Monitoring system
StatsD Protocol
What is StatsD?
StatsD is a very simple server daemon which collects data from your systems. It happily collects as much data as you want to send it, aggregates it into a few different views and intermittently flushes it out to your backend service - in this case Graphite. When you want to create a new metric, you just send it on and StatsD happily creates it.
Why use StatsD
Let’s take the example that you have a very busy site sending data every time a user does something interesting on the site. If your site activity were to grow linearly, so would the data sent to your measurement system - and soon you might end up in a situation where you’re overwhelming it. One of the useful things StatsD can do is to sample data; by sending only a percentage of the requests you get a lot less data sent while still capturing an accurate view of the system.
Architecture
Source: Monitoring StatsD: metric types, format + code examples
This architecture allows the StasD server to be written in any language. It also allows decoupling the behaviour of your application from the monitoring server, making any of these parts easily replaceable or updatable without interfering with the application code that your developers need to maintain. But it has some drawbacks:
- You need to inject the minimum network configuration required to find the StatsD server. This means dealing with volatile IPs, network segmentation and routing, firewalls, etc.
- The information about which entity (host, pod, container, process) originally sent the metric is lost unless you format the metrics to explicitly store this data.
- [Warning]This is especially problematic if you want to deploy containers and microservices, where the software entities are volatile by nature and you need to group them by functionality (for example Kubernetes deployments and services) to make sense of the data.
- The StatsD server becomes a single point of failure. If it crashes, all the monitoring process is temporarily down and the UDP packages for that period are lost.
Collectd
StatsD is good when you are developing the app by yourself or when the application already supports StatsD. But what if you want to send metrics for CPU, network or memory usage? Also, how would you track metrics for PostgreSQL or NGinx?
In these cases, collectd is what we need.
CollectD is an open-source daemon that collects system and application performance metrics on Unix-like systems. It implements ready-to-use metrics from a wide variety of plugins. Just define plugins you need (e.g. CPU, load, processes, df, disk, network, memory, rrdtool, apache, Nginx, MySQL, PostgreSQL, bind, java, Memcached, etc.) and configure them (/etc/collectd/collectd.conf).

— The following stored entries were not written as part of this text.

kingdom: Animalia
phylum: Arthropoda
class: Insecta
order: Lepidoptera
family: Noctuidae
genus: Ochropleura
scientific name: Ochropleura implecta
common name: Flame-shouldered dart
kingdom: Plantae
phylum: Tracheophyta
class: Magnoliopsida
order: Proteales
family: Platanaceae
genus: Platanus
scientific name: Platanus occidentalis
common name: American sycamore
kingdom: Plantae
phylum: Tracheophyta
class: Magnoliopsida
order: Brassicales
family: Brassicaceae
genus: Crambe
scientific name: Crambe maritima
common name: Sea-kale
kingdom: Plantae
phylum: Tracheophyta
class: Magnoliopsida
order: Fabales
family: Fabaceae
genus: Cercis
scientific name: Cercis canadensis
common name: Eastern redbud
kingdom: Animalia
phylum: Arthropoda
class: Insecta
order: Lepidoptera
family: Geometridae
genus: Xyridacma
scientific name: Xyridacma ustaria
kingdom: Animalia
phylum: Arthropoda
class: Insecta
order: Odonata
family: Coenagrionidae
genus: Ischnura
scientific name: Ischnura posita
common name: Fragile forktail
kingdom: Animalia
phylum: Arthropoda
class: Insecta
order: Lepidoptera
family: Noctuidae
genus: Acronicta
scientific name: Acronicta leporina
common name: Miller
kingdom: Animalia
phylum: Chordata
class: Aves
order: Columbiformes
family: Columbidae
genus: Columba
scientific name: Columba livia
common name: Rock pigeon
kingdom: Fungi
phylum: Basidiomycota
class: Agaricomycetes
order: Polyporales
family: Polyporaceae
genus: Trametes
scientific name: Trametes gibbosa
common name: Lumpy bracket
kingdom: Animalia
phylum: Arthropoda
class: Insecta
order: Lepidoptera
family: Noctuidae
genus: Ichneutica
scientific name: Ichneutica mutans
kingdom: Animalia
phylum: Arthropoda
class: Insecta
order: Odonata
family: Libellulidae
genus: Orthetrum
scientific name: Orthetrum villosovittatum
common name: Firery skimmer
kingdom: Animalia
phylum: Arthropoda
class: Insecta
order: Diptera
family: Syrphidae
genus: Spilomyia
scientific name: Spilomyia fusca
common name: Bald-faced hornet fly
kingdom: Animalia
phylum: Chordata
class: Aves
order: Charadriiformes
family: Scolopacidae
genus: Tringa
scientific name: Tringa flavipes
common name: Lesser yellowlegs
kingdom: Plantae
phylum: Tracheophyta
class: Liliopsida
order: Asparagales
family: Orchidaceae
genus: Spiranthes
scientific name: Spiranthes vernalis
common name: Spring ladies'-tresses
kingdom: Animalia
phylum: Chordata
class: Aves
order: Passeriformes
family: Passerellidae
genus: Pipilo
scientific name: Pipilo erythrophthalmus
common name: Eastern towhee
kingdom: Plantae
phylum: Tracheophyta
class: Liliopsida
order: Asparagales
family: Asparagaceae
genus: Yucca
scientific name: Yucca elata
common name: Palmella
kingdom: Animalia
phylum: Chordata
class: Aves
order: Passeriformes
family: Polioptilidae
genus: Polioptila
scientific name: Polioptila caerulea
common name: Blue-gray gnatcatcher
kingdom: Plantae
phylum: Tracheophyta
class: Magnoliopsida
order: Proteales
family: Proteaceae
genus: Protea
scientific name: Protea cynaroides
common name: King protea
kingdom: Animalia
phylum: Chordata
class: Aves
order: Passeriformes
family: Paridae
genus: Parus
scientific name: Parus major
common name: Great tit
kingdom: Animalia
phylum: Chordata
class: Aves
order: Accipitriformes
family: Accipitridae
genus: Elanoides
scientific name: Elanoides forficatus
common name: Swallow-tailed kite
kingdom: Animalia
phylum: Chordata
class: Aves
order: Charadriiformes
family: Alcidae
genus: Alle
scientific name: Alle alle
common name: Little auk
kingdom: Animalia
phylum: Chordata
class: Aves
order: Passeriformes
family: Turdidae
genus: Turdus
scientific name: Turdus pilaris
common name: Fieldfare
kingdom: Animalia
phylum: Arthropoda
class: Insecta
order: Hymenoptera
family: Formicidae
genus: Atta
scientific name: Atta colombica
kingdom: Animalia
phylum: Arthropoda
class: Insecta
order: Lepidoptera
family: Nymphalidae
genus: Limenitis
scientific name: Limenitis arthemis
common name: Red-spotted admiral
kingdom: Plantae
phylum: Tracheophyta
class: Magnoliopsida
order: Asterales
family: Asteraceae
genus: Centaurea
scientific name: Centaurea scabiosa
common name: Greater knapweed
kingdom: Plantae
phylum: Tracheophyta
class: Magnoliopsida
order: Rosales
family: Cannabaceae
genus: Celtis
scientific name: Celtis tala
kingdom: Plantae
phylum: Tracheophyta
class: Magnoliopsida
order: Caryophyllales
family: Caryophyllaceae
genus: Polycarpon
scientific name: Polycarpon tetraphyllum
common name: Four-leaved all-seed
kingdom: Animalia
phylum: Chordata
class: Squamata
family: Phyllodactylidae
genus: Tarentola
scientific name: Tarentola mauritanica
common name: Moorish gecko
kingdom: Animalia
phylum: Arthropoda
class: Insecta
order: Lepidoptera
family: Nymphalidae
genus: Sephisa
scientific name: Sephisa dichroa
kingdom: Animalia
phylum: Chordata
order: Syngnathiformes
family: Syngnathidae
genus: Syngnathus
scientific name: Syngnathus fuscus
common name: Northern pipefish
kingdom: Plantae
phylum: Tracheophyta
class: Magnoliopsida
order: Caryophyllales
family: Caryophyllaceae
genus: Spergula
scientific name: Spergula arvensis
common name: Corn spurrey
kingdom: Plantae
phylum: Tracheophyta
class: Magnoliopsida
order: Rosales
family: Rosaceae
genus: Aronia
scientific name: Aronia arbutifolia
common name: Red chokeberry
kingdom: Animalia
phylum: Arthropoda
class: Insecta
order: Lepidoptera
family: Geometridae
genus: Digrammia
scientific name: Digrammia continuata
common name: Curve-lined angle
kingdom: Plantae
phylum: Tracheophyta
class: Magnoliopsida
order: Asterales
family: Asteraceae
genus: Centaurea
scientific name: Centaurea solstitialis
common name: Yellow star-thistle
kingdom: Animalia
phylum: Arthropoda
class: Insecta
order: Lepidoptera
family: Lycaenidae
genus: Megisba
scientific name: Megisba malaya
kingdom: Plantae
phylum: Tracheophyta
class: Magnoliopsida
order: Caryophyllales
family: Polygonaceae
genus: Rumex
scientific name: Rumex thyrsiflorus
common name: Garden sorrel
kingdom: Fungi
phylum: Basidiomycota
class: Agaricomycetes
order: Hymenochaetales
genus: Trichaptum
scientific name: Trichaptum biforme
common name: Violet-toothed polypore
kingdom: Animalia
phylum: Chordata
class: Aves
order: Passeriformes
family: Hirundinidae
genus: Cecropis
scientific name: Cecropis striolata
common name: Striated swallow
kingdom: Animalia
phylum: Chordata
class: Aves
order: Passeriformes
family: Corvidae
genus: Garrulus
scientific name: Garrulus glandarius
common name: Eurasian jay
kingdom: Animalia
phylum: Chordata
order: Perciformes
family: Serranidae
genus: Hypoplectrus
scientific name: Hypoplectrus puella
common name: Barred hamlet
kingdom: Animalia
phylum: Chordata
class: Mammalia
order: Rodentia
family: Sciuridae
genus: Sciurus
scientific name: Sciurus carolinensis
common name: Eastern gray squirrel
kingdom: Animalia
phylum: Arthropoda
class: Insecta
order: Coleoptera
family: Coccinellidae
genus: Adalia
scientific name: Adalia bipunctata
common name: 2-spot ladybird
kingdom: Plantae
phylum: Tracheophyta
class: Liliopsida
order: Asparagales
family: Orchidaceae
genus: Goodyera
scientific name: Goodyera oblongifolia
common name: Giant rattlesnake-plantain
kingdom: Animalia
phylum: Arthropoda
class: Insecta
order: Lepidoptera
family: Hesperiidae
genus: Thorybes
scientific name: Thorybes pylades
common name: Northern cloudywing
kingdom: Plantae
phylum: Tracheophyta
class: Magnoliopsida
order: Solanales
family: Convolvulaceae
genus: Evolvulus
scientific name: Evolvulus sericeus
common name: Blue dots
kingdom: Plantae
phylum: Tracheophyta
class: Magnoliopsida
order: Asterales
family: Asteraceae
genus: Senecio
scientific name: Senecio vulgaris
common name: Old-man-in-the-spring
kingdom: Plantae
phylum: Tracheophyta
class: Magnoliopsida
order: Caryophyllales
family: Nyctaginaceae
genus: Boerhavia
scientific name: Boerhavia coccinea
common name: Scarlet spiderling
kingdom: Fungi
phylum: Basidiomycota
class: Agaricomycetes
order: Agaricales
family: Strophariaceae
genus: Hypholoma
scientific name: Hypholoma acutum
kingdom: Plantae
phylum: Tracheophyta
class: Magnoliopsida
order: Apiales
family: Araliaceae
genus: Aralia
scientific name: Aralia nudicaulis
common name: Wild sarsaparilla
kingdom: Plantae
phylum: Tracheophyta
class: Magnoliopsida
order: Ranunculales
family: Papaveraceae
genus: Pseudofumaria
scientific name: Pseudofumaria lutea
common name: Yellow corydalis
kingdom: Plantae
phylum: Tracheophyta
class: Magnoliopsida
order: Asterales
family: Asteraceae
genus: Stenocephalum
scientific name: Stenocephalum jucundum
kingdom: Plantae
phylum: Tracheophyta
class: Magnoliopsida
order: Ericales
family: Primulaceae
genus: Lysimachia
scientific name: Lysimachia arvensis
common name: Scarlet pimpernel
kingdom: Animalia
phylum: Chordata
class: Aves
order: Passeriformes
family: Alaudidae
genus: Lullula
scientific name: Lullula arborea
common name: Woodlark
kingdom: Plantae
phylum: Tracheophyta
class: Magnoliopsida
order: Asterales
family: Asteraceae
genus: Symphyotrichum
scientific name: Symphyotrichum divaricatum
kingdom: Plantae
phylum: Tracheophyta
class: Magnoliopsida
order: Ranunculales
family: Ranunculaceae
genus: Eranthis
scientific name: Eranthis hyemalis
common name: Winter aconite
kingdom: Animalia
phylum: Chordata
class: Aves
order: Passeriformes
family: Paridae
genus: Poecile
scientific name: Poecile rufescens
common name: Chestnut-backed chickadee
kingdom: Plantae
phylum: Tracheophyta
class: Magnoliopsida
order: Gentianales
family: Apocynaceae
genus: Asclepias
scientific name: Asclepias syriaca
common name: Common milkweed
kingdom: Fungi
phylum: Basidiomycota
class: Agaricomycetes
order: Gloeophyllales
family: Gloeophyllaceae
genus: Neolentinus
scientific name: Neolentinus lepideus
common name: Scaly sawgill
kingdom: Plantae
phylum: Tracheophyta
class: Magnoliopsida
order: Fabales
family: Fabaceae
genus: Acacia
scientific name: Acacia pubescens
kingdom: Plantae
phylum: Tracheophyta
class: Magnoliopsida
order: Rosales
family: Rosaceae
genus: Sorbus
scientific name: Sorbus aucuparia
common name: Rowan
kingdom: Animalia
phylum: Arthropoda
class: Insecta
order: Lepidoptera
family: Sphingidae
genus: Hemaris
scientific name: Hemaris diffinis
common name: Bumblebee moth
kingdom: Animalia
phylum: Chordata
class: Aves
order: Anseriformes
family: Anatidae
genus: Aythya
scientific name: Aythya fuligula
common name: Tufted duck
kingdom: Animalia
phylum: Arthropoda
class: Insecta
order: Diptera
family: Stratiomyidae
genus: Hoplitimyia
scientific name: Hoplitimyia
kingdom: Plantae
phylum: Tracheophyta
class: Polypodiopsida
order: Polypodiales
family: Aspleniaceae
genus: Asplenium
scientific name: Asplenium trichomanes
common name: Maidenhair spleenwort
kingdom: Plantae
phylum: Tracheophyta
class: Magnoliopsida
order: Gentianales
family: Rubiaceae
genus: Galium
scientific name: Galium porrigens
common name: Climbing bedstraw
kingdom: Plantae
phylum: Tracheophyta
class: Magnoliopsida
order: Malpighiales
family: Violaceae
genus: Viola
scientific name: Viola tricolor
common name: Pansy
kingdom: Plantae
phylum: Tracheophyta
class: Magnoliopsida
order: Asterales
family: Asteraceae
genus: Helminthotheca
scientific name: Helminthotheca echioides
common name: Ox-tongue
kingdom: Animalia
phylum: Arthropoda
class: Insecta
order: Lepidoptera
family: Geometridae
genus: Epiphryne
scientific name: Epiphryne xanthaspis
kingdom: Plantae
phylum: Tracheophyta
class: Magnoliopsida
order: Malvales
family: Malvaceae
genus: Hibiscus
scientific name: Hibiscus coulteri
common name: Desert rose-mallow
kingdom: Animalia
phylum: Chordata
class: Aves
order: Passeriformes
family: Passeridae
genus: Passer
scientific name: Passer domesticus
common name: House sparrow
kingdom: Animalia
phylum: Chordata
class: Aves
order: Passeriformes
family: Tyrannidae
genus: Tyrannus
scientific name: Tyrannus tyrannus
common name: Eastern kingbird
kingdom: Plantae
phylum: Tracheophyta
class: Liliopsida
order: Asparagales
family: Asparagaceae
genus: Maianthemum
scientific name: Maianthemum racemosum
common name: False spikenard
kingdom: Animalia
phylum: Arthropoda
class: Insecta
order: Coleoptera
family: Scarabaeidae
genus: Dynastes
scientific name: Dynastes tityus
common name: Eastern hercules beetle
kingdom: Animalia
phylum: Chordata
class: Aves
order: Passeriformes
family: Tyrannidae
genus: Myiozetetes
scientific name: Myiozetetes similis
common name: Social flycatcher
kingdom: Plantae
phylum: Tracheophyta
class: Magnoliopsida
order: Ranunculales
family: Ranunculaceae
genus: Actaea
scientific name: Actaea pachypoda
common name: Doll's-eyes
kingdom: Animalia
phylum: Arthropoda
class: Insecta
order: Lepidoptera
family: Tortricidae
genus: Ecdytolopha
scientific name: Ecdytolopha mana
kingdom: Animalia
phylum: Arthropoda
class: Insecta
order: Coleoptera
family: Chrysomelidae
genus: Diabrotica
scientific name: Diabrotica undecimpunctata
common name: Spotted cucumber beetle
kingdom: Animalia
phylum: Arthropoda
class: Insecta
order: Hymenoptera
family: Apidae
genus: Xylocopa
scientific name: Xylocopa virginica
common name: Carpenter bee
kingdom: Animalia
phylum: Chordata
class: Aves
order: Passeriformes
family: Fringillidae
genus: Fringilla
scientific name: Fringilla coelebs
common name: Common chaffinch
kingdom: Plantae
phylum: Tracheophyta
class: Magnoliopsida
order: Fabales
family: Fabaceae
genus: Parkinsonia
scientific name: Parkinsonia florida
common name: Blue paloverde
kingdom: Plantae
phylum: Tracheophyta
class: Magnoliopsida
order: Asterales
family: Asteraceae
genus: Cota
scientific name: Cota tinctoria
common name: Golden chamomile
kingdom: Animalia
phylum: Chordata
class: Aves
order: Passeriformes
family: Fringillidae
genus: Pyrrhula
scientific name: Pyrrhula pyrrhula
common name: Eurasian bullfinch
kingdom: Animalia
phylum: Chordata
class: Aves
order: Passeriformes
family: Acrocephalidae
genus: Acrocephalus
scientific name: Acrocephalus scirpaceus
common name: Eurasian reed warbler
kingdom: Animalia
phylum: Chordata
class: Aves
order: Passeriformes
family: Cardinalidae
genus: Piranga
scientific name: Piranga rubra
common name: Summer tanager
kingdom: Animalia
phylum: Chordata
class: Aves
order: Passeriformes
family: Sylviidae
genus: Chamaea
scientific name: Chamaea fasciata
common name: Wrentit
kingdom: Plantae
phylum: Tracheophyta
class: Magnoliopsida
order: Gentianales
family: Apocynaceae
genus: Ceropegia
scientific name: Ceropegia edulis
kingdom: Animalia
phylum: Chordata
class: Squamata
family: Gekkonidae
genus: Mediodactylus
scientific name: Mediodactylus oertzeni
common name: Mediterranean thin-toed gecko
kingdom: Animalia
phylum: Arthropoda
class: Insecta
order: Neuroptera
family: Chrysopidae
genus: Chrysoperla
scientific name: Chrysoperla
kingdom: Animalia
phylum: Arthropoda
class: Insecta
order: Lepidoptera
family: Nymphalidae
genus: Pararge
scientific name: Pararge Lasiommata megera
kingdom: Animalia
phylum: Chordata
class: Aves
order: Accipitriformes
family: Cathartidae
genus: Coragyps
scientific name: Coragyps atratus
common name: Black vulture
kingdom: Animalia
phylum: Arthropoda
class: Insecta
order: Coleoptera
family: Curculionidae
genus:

It is commonly used for monitoring and performance analysis, and it can work in conjunction with visualization tools like Graphite, Grafana, or InfluxDB to present and analyze the collected metrics.
Architecture
Many common monitoring stacks combine several components together. A collectd, Graphite and Grafana combination is an example of such. collectd is the collector, pulling data from the kernel and third-party applications such as MySQL. To collect custom metrics from your own applications, you'd use the StatsD protocol, which sends user data protocol (UDP) packets to collectd for individual events. collectd sends metrics to Carbon, which uses a Whisper database for storage. Finally, both Graphite and Grafana themselves can be used for visualization.
Source: The Classes of Container Monitoring
An example monitoring stack composed of collectd, Graphite, Grafana. The StatsD approach to collection is limiting in terms of scale; it’s not unusual to choose to drop some events in order to gain performance. The collectd per-machine approach is also limiting in a containerized environment. For example, if there are MySQL containers dynamically deployed, then the per-machine collectd needs its configuration updated each time.
Prometheus
Prometheus takes a different approach than our previous examples. Collection happens where possible inside the application. For third-party applications where that’s not possible, rather than having one collector per machine, there’s one exporter per application. This approach can be easier to manage, at the cost of increased resource usage. In containerized environments like Kubernetes, the exporter would be managed as a sidecar container of the main container.
The Prometheus server handles ingestion, processing, alerting and storage. However, to avoid tying a distributed system into critical monitoring, the local Prometheus storage is more like a cache. A separate, non-critical distributed storage system handles longer term storage. This approach offers both monitoring reliability and durability for long-term data.
Source: The Classes of Container Monitoring
Figure 5: Metrics handling in Prometheus. While Prometheus decides what alerts to fire, it does not send emails or pages to users. Alerts are, instead, sent to an Alertmanager, which deduplicates and aggregates alerts from multiple Prometheus servers, and sends notifications.
Prometheus Architecture
Source: Kubernetes Monitoring: Install Prometheus and Grafana using Helm
At its core, Prometheus has a main component called Prometheus Server, responsible for the actual monitoring work. The Prometheus server consists of:
- Time Series Database that stores all the metric data like current CPU usage, memory usage etc.
- Data Retrieval Worker is responsible for all the data pulling activities from applications, services, servers etc. and pushing them into the database.
- HTTP Server API meant to accept queries for the stored data. The Server API is used to display the data in a dashboard or a Web UI.